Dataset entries

⁂

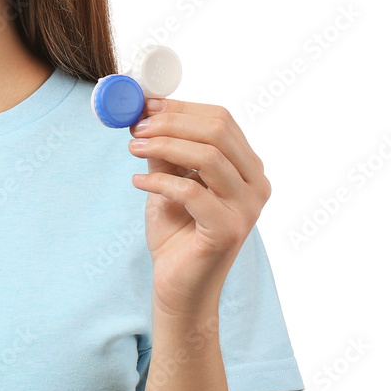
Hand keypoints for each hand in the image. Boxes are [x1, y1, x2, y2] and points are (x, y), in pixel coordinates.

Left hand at [128, 98, 270, 314]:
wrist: (179, 283)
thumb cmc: (176, 228)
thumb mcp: (168, 177)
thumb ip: (164, 148)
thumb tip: (146, 111)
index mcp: (247, 166)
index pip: (221, 119)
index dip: (181, 108)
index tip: (145, 108)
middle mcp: (256, 184)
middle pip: (217, 132)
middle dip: (171, 123)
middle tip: (138, 129)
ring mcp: (246, 208)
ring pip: (208, 157)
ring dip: (163, 146)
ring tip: (133, 149)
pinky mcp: (228, 230)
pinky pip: (192, 192)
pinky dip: (159, 182)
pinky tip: (138, 183)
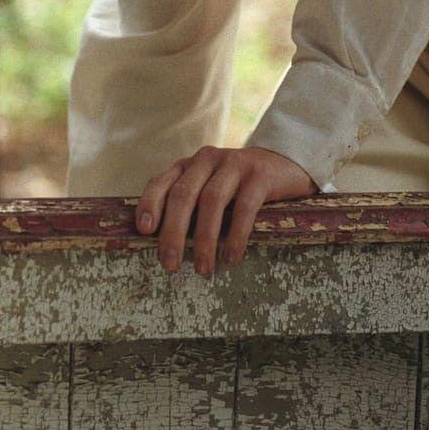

⁂

Take every record and copy it word for word, dropping the pictures.

Answer to this problem>
Hand keypoints for each hand in the image. Boxes are [x1, y1, x2, y2] and points are (x, y), in pixel coordinates.

Left hand at [128, 98, 270, 314]:
wrist: (179, 283)
thumb cmc: (176, 228)
thumb mcp: (168, 177)
thumb ip: (164, 148)
thumb tip: (146, 111)
index mcp: (247, 166)
index pip: (221, 119)
index dip: (181, 108)
index tip: (145, 108)
middle mcp: (256, 184)
middle pip: (217, 132)
middle dip: (171, 123)
middle tip: (138, 129)
ring mcp: (246, 208)
ring pip: (208, 157)
ring dip: (163, 146)
ring tip: (133, 149)
pinky mcp: (228, 230)
pinky pip: (192, 192)
pinky dip: (159, 182)
pinky tip: (138, 183)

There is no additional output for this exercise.